Apple Inc. (NASDAQ:AAPL), Peloton Interactive, Inc. (NASDAQ:PTON) – Why Apple’s Business Model Won’t Work For Peloton And How The Fitness Company Can Turnaround Its Business

Beleaguered exercise platform Peloton Interactive, Inc. (NASDAQ: PTON), which experienced taken a leaf out of tech giant Apple, Inc.’s (NASDAQ: AAPL) organization design, may possibly want to rethink this approach.

Peloton’s Dilemma: Apple has found substantially success with its strategy of combining its components, application and products and services into one particular offer, and Peloton was fast to adopt this tactic, Bloomberg columnist Mark Gurman said.

Peloton patterns its personal bikes and treadmills and has developed its very own operating procedure that runs in excess of Android, the writer pointed out. It also gives its possess physical fitness content membership support, he added.

The columnist observed that Peloton stumbled with this system, as it could not manage its provide chain. As the business moved from scarcity to surplus, losses continued to mount and development slowed, the author said.

The acuteness of the challenge hurt Peloton so considerably so that it experienced to enable go of executives and workers, revamp its management team and embark on major charge-cutting initiatives, Gurman explained.

Even as Peloton is going about location its residence in buy, talks of a prospective acquisition have begun executing the rounds, with Apple, Amazon, Inc. (NASDAQ: AMZN) and Nike, Inc. (NYSE: NKE) being talked over as opportunity suitors.

Relevant Website link: Apple Fitness+ Vs. Peloton: How Do They Stack Up?

Prospective Alternative: The solution for Peloton’s travails is “exiting the hardware business and focusing entirely on application and articles,” Gurman reported.

Peloton, in accordance to the columnist, has the greatest software and content material for treadmills and exercising bikes. Its app for iPhones, Android telephones, tablets and established-top rated packing containers is also prime-notch, he added.

“The corporation really should reinvent alone all over all those strengths,” Gurman explained.

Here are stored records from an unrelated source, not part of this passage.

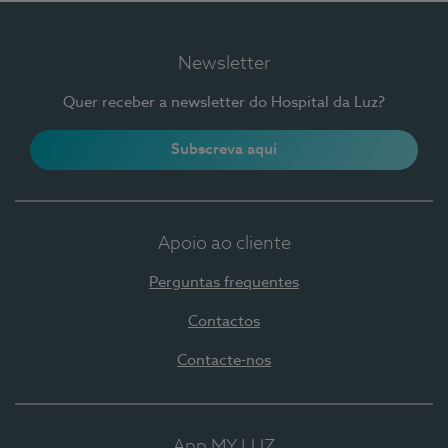
Newsletter
Quer receber a newsletter do Hospital da Luz?
Subscreva aqui
Apoio ao cliente
Perguntas frequentes
Contactos
Contacte-nos
App MY LUZ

Peloton can make cash from royalties and subscriptions for its operating process, offering a share of its subscription costs to its possible hardware associates, the columnist claimed. The firm can also generate revenues from its electronic-only subscribers, who amount all over 900,000, he added.

“By going on from hardware, Peloton could make its business a lot more sustainable in the very long phrase. And if it does want to pursue a deal, it will be all the far more attractive to a suitor,” Gurman said.

Apple shut Friday’s session down 2.02% to $168.64 and Peloton fell 7.42% to $34.68.

Similar Backlink: Does A Prospective Peloton Acquisition Make Strategic Sense For Apple?